= WORK ITEM =
From the records below, transcribe only the lines running from the one with "Image 1: xy, xz, yz;" through the one with "Image 2: Row". Keep both of those end lines.

= DATA =

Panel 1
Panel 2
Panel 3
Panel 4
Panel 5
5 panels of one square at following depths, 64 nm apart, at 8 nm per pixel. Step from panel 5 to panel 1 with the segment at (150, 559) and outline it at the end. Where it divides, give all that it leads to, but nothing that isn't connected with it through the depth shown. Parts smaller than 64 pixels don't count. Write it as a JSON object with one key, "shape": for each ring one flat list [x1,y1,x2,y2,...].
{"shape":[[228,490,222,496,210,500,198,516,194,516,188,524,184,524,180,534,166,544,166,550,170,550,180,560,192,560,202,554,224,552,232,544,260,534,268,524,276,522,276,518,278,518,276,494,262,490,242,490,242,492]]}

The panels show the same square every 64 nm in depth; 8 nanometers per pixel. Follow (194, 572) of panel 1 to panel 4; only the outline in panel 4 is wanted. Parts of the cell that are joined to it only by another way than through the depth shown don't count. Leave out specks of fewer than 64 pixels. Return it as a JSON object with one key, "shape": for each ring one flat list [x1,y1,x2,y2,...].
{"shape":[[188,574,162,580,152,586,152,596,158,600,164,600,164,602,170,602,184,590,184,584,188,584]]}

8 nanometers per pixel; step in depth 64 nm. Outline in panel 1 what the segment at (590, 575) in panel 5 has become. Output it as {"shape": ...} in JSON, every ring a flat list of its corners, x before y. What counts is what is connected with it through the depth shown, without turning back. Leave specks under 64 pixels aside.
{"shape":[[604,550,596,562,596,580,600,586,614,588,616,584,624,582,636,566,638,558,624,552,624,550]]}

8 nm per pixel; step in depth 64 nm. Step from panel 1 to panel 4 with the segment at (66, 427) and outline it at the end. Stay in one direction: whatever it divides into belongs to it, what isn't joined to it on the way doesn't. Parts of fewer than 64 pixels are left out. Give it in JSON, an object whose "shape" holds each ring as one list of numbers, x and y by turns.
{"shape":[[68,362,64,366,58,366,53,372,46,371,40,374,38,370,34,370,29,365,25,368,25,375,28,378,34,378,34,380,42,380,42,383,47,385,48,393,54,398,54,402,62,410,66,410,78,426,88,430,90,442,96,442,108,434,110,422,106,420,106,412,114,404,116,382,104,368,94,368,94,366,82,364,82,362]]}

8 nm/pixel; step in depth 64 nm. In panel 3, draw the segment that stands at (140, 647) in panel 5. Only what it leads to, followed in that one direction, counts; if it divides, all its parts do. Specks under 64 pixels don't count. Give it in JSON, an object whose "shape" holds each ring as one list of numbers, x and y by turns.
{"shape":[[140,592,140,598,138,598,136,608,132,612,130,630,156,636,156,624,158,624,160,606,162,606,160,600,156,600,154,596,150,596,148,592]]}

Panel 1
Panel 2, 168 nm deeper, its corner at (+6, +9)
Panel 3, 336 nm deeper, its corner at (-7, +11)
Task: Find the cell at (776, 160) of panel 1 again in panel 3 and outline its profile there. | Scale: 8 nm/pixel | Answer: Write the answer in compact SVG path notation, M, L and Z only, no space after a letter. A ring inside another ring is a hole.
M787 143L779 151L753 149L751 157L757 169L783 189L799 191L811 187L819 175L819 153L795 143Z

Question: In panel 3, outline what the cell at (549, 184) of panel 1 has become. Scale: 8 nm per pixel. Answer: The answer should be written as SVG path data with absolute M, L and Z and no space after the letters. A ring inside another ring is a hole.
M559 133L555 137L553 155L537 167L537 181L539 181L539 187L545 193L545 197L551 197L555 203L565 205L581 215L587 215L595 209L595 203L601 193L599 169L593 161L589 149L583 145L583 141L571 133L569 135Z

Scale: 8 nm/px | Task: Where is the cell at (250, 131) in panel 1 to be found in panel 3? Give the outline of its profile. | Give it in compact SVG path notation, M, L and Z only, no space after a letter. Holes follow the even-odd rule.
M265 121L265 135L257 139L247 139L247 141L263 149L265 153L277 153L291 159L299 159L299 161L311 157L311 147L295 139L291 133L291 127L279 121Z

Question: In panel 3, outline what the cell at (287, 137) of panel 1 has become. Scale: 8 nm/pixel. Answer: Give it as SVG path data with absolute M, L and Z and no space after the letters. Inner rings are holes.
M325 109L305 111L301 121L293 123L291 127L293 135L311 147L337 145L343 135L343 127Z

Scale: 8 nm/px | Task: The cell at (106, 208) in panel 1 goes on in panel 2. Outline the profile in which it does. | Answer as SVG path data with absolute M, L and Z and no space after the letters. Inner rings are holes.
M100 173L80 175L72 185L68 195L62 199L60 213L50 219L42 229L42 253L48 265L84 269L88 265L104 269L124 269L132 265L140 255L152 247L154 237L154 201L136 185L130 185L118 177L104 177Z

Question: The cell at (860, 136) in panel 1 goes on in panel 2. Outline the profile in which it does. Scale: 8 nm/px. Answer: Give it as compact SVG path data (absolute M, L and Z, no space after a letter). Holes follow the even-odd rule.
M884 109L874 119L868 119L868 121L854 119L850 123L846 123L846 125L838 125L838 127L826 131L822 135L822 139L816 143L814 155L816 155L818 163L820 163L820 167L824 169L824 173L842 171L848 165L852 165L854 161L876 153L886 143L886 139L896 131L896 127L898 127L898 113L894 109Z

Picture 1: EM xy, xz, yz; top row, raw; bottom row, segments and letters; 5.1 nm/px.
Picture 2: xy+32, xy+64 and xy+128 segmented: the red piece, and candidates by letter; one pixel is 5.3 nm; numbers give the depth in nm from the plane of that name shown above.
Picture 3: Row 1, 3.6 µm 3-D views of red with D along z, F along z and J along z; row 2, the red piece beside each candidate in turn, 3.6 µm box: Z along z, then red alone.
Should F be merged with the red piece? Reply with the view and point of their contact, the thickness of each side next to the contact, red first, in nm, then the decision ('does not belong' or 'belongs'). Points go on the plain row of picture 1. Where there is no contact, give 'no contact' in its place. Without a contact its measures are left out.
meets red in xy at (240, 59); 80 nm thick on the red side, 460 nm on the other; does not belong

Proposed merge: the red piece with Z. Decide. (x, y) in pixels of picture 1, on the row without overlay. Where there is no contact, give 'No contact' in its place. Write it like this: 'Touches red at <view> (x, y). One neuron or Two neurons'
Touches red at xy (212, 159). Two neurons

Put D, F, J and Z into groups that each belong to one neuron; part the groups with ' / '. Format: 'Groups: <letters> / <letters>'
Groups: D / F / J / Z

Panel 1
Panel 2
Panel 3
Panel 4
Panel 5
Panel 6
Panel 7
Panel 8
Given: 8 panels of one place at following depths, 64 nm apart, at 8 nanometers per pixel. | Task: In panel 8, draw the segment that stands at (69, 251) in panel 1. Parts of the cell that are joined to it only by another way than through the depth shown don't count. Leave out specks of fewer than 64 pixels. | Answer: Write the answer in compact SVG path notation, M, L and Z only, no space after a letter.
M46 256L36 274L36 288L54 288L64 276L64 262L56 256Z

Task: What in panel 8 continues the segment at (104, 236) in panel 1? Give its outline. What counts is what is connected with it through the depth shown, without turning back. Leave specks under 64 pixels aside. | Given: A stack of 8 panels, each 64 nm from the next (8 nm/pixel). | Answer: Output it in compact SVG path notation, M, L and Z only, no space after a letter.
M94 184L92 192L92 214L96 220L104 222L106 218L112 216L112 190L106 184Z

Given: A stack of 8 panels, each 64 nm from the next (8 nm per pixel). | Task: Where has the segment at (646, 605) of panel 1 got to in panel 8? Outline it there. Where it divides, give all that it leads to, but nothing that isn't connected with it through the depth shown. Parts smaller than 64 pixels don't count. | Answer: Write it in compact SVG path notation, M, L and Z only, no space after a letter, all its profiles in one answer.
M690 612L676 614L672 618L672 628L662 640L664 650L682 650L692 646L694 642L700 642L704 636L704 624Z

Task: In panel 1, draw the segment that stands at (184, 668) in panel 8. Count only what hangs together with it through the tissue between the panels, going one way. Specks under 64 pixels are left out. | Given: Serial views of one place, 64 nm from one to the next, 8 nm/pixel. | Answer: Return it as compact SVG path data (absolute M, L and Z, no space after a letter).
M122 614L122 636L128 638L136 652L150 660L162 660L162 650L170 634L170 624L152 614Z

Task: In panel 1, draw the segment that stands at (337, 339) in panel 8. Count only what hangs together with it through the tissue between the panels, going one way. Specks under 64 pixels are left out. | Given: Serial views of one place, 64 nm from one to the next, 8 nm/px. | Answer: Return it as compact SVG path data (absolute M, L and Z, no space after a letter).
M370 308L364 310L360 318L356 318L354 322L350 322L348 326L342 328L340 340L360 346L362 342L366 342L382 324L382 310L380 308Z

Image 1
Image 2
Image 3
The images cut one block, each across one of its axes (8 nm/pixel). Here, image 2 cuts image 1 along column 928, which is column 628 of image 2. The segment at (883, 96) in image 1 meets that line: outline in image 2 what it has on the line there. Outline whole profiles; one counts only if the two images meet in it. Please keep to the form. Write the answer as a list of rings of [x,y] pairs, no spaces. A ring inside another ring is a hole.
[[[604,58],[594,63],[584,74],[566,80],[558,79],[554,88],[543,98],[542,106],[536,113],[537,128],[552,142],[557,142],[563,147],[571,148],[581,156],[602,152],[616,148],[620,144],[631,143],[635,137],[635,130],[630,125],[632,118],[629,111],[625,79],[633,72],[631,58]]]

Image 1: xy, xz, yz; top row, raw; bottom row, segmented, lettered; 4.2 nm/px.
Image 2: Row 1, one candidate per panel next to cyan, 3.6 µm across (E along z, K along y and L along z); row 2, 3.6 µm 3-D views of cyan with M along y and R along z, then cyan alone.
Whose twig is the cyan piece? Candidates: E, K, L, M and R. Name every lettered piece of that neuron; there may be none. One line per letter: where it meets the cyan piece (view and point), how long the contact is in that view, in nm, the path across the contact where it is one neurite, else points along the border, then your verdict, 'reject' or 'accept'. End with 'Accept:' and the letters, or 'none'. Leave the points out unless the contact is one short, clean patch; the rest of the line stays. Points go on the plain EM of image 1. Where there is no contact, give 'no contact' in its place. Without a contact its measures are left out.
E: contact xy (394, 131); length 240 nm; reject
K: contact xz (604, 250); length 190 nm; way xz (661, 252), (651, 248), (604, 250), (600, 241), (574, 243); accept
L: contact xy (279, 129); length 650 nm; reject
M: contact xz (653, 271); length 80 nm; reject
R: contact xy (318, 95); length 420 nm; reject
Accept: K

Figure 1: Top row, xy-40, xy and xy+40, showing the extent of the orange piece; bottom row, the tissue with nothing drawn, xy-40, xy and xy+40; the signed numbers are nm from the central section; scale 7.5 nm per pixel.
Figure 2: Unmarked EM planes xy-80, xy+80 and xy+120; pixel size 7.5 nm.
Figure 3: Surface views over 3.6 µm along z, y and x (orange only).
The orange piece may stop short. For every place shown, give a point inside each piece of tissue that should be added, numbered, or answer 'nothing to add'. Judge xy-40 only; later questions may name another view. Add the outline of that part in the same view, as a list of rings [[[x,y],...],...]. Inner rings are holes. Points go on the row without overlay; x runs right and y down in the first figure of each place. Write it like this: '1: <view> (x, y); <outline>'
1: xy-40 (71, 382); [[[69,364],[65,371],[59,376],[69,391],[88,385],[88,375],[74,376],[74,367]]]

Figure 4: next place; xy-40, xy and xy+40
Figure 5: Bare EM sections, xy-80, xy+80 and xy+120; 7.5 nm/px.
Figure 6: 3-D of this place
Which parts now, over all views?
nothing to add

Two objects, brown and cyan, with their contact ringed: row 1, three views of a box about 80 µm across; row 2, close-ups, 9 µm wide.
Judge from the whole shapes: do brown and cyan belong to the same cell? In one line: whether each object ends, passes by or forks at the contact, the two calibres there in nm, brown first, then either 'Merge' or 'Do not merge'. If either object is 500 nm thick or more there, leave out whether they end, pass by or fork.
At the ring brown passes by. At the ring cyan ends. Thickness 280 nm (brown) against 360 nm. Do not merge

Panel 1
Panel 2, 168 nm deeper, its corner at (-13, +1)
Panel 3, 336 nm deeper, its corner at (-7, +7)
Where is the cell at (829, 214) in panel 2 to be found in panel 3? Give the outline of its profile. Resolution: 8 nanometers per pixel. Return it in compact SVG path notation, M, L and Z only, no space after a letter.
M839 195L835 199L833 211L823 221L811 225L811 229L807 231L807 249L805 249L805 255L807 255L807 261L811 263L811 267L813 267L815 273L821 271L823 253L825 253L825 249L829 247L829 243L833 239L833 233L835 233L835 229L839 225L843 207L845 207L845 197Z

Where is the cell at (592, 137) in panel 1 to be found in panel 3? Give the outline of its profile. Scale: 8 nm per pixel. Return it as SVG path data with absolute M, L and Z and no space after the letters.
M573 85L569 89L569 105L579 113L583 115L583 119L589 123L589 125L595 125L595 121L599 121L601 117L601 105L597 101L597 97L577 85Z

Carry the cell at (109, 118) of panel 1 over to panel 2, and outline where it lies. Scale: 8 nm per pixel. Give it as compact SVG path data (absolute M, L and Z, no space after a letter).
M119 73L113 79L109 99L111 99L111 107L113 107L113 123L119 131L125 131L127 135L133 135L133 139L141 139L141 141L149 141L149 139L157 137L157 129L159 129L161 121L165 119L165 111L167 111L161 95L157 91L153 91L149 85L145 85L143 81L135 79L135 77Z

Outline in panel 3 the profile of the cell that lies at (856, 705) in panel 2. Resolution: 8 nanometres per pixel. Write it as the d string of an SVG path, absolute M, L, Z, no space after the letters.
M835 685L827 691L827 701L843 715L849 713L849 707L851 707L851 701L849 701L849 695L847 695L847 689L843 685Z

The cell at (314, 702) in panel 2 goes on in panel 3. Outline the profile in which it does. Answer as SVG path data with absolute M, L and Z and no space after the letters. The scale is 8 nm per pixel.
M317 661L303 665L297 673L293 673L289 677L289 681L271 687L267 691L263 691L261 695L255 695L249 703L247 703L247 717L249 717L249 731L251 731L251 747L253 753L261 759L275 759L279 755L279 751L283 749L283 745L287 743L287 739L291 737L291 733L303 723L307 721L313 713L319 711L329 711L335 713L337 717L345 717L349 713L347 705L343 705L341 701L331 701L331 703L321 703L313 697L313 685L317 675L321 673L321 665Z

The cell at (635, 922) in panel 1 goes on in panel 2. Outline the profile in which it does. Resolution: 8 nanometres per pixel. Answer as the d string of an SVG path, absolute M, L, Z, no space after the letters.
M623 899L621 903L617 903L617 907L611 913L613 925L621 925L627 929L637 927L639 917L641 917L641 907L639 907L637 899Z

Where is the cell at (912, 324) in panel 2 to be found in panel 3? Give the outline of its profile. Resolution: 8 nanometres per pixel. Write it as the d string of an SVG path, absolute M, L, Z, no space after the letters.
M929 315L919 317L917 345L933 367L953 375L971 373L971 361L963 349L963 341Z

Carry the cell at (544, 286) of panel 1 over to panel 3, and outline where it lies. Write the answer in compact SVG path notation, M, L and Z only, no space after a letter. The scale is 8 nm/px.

= SOLUTION TO THE PROBLEM =
Image 1: xy, xz, yz; top row, raw; bottom row, segmented, lettered; 4.2 nm/px.
Image 2: Row 1, one candidate per panel next to cyan, 3.6 µm across (E along z, K along y and L along z); row 2, 3.6 µm 3-D views of cyan with M along y and R along z, then cyan alone.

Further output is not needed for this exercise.